● **WHAT YOU WILL DO**
Look in the material below for the line holding "left hip: (1041, 526)". Set it down exactly, with each later line up to and including the line holding "left shoulder: (1041, 473)".

:::

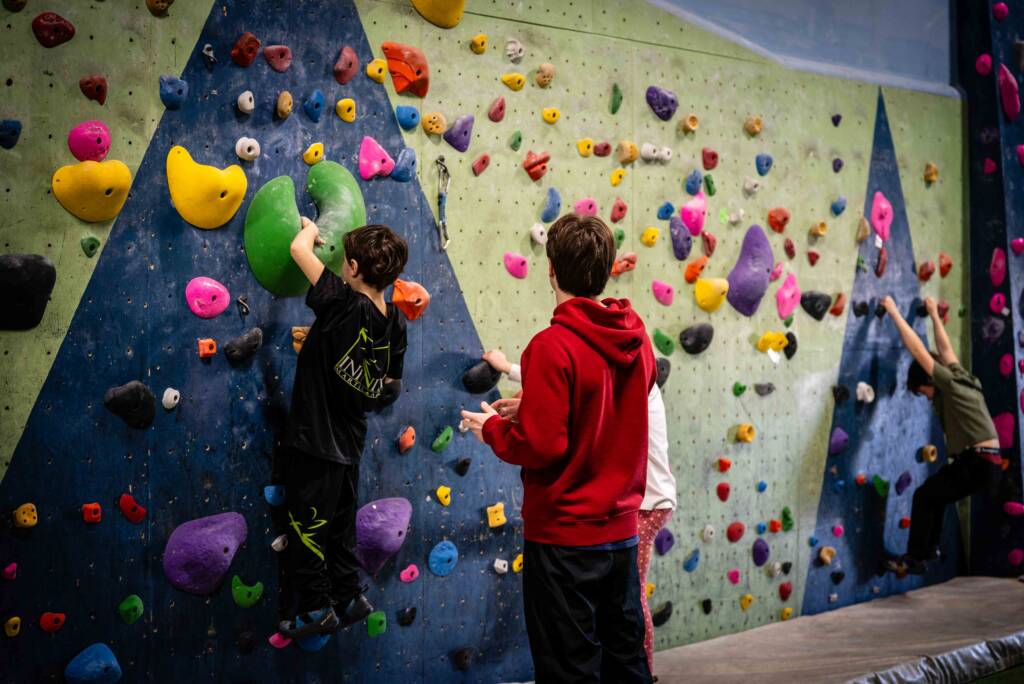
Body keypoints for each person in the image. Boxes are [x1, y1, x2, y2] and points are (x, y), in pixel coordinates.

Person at [461, 214, 656, 684]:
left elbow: (543, 446)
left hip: (565, 539)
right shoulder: (636, 336)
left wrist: (492, 430)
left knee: (569, 669)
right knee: (626, 661)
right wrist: (533, 404)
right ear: (607, 270)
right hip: (621, 533)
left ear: (551, 270)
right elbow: (614, 406)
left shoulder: (551, 346)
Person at [479, 349, 676, 675]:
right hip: (643, 500)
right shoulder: (627, 377)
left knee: (628, 604)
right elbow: (577, 397)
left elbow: (578, 402)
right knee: (623, 604)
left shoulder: (625, 381)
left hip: (642, 503)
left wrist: (511, 404)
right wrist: (516, 383)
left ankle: (643, 671)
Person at [276, 218, 408, 639]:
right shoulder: (396, 323)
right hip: (350, 444)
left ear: (351, 268)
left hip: (315, 439)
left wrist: (310, 228)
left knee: (305, 527)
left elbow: (300, 251)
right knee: (338, 525)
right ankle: (350, 595)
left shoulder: (340, 301)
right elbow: (390, 386)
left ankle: (316, 609)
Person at [880, 295, 1001, 576]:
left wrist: (893, 312)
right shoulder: (962, 378)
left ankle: (915, 558)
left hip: (977, 460)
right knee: (937, 496)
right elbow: (945, 350)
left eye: (923, 392)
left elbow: (919, 351)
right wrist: (934, 314)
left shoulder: (947, 385)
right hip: (988, 463)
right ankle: (928, 550)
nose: (926, 398)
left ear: (930, 381)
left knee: (924, 496)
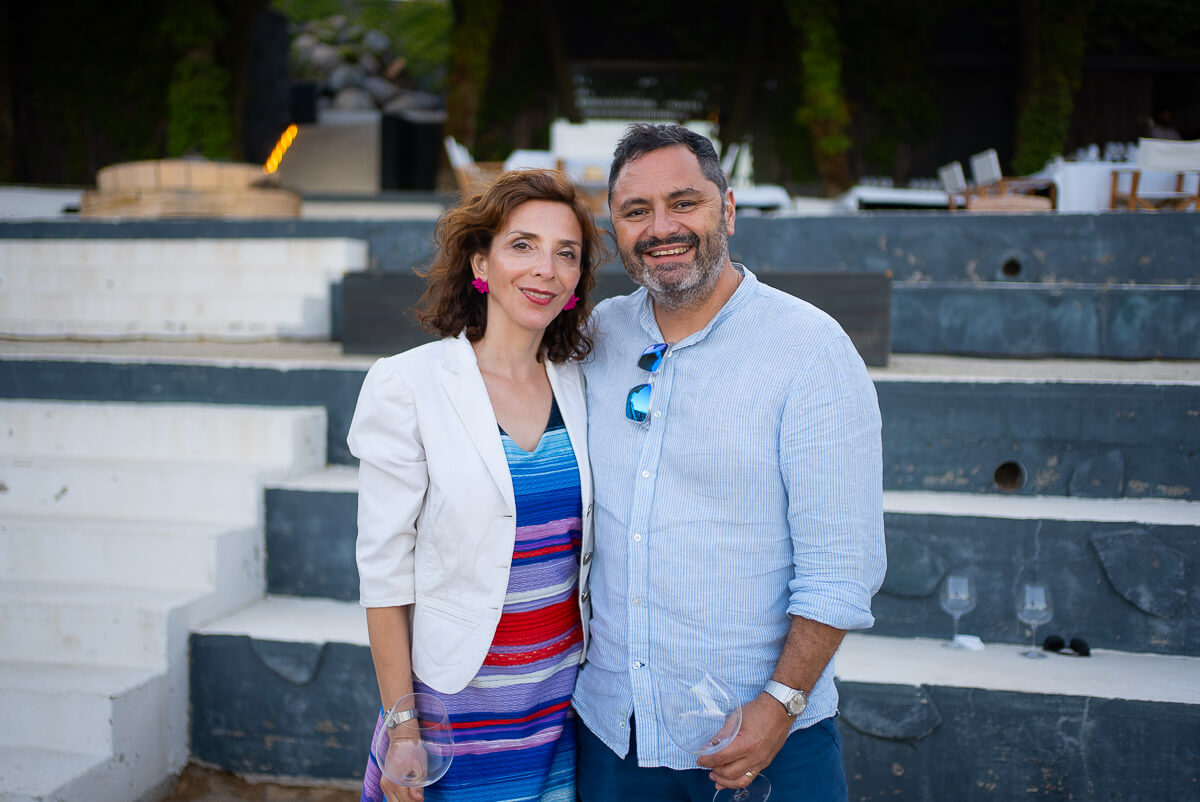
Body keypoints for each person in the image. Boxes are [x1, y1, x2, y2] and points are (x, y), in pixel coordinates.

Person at [573, 123, 886, 802]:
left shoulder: (810, 349)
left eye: (684, 203)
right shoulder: (596, 339)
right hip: (613, 735)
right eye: (636, 211)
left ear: (729, 210)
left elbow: (842, 567)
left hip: (763, 738)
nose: (662, 228)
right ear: (614, 228)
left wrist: (781, 703)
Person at [348, 169, 607, 802]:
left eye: (566, 253)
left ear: (577, 280)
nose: (545, 268)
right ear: (481, 263)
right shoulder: (407, 385)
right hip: (451, 710)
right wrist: (403, 727)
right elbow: (383, 573)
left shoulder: (584, 384)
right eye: (523, 245)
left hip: (558, 705)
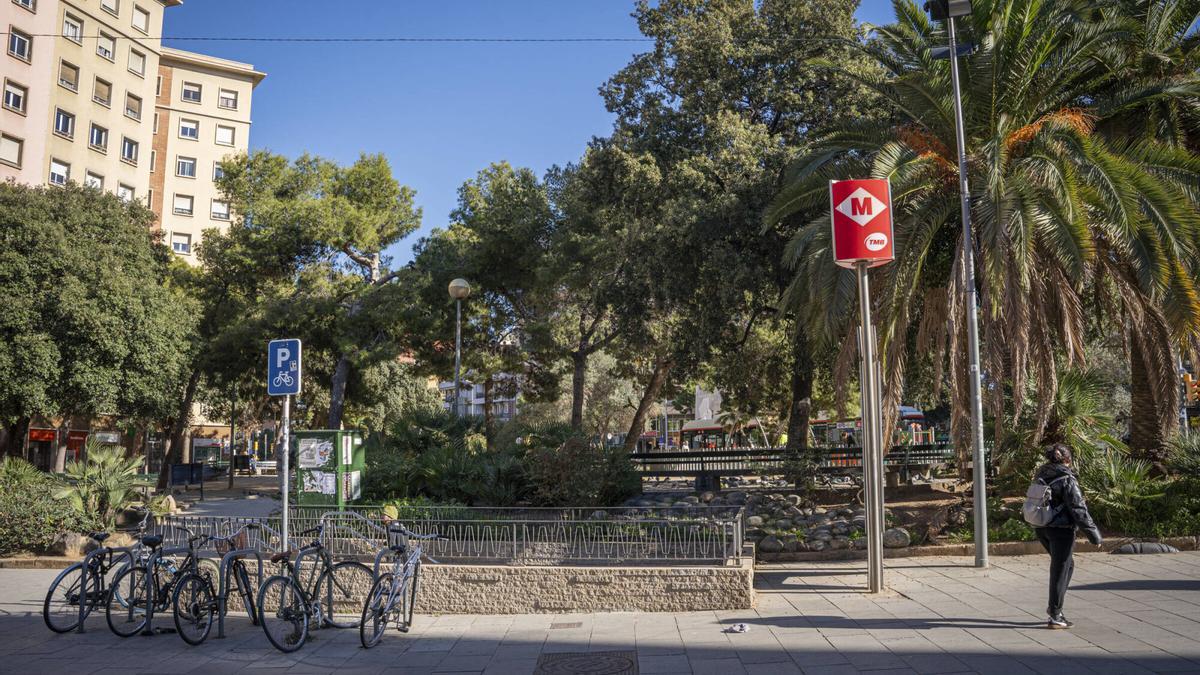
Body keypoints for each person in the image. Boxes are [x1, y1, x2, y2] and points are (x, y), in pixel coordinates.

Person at [1034, 443, 1102, 629]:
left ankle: (1054, 607)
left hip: (1041, 526)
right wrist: (1093, 534)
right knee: (1060, 568)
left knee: (1066, 565)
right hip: (1061, 529)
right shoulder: (1066, 478)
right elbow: (1078, 508)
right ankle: (1055, 614)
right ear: (1066, 460)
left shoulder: (1041, 473)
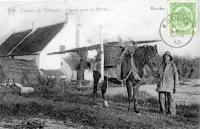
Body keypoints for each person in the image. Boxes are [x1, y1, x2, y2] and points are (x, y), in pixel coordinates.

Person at [156, 51, 179, 115]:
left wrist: (176, 86)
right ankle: (162, 112)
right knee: (161, 98)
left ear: (170, 58)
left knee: (171, 99)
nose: (165, 57)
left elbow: (176, 76)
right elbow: (158, 74)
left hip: (170, 85)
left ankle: (171, 113)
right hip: (161, 84)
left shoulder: (173, 65)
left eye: (167, 56)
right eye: (165, 56)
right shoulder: (161, 65)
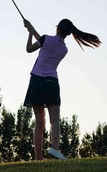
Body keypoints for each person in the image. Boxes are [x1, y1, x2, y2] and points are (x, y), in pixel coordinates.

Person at [23, 18, 101, 160]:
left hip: (37, 81)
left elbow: (30, 49)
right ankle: (55, 149)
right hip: (52, 82)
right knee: (55, 121)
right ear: (68, 33)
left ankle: (38, 158)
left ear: (57, 28)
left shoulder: (46, 39)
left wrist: (29, 32)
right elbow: (46, 43)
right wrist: (32, 29)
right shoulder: (64, 49)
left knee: (40, 121)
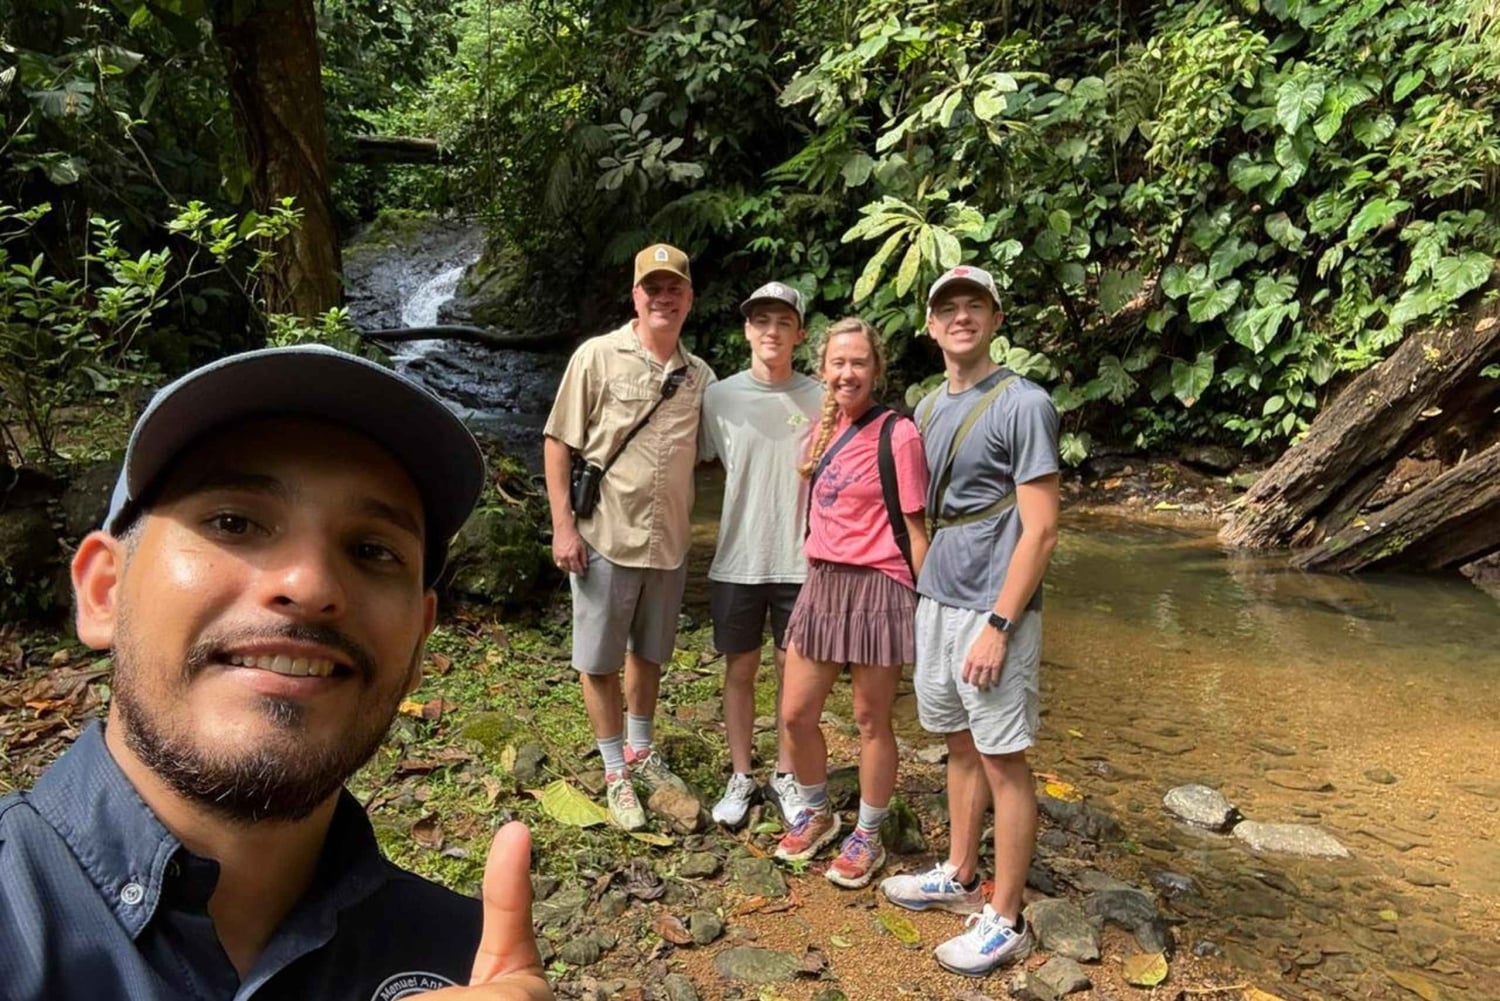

:::

● **FINAL ANSWER**
left hip: (1041, 526)
right wrist: (1093, 534)
right knee: (1060, 568)
left knee: (1066, 565)
right hip: (1061, 529)
right shoulder: (1066, 478)
right elbow: (1078, 508)
right ankle: (1055, 614)
right ear: (1066, 460)
left shoulder: (1041, 473)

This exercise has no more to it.